Chicago-based GMM Nonstick Coatings, which makes non-stick coating for brands including KitchenAid and Black & Decker, said many of its U.S. customers aren’t expanding production in China. “We have pretty much stopped hiring in China because so many of our U.S. clients have shifted their production elsewhere," Chief Executive Officer Ravin Gandhi told Bloomberg Television.

What's in a Trade Gap?

These items contribute the most to America's trade deficit with China

Source: U.S. Commerce Department

Note: Figures represent imports from China minus exports to China, 2017

At Suzhou Huadong, the importer that lost its race to bring all the American meat onshore before the new tariffs took effect, Gong says customers will look for alternative suppliers if he tries to pass the tariffs onto restaurants and supermarket chains.

Gong Peng

Photographer: Qilai Shen/Bloomberg

"There’s a high-end portion of 10 percent: restaurants where people pay thousands of yuan for a steak, who said they still need American beef. But the vast majority say they cannot accept any cost increase," Gong said. “If we try to even push 5 or 10 percent of the cost to them, they will switch to other types of beef."
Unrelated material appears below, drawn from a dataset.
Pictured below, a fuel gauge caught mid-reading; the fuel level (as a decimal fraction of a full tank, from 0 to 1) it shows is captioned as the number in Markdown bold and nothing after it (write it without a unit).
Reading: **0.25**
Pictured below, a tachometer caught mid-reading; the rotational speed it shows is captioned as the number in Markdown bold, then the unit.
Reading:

Suzhou Huadong, which has annual revenue of about 3 billion yuan, has suspended any further deliveries from U.S. ports. “We are not going to let them onto the sea if this is not resolved,” Gong said.

Copenhagen-based A.P. Moller-Maersk A/S, owner of the world’s largest container line, warned that new tariffs “could have a serious negative impact” on global trade and threaten jobs. Distilled Spirits Council, a U.S. trade group, said a 25 percent tariff on U.S. whiskeys heading into China could put the brake on $8.9 million of annual whiskey exports and hurt Chinese consumers and U.S. farmers.
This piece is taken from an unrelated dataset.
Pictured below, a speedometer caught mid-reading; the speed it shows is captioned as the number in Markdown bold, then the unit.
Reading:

Trump’s levy on July 6 targeted China-made goods such as farming plows and airplane parts. He has already imposed duties on foreign steel and aluminum imports, and is considering duties on automobiles.
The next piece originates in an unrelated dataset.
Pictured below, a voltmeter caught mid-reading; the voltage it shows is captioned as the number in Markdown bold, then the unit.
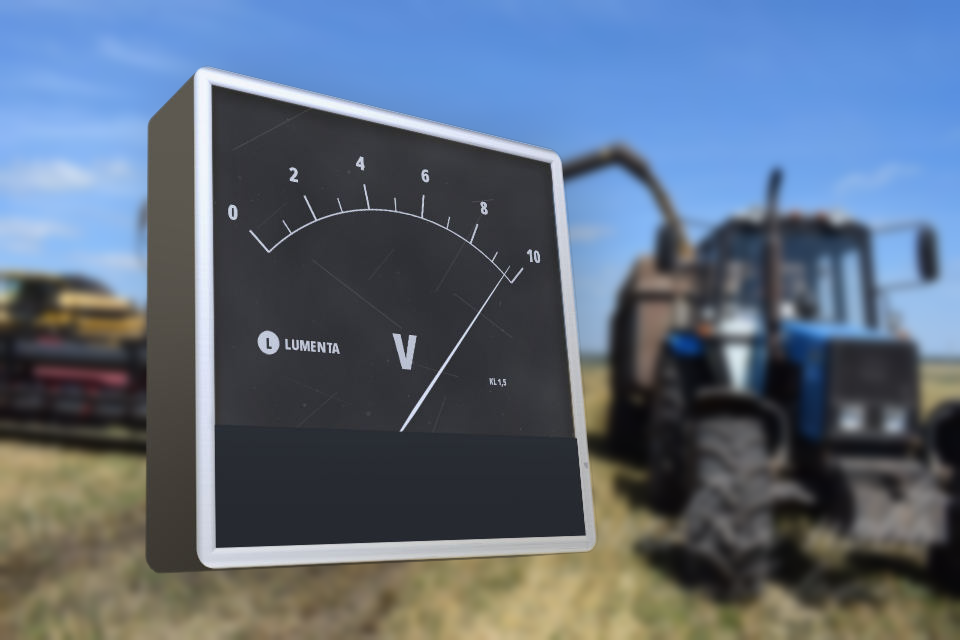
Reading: **9.5** V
“There’s a point where all nations will say, ‘we can’t keep doing this, so let’s sit down and work out a deal,”’ said Kevin Tynan, an analyst at Bloomberg Intelligence. “I don’t know when that is, but what China has coming here is more than what we have going there."

China imported $130 billion of U.S. goods last year, less than a third of the value of U.S. imports from China. That means in an all-out, tit-for-tat trade war, China may have to retaliate with measures other than tariffs. One of Chinese President Xi Jinping’s biggest weapons could be boycotts of American brands by his country’s legion of consumers.

In earlier conflicts with foreign countries, Chinese citizens inflamed by nationalistic news coverage boycotted high-profile international brands like Toyota Motor Corp. and Hyundai Motor Co., hurting corporate profits and boosting Chinese leverage.

It may still be early days for this trade war.

On Saturday afternoon in Beijing’s popular Sanlitun district, outlets of U.S. retailers such as Abercrombie & Fitch Co. and Nike Inc. were teeming with shoppers, with the usual long queues at checkout counters.

"This is top political showdown between two countries and the average people go on with their lives," said Adison Zhou, a Beijing resident in his twenties, as he sipped iced tea at a Starbucks coffee shop. "I am not sure if the tension will have a tangible impact on my life going forward. So far it doesn’t."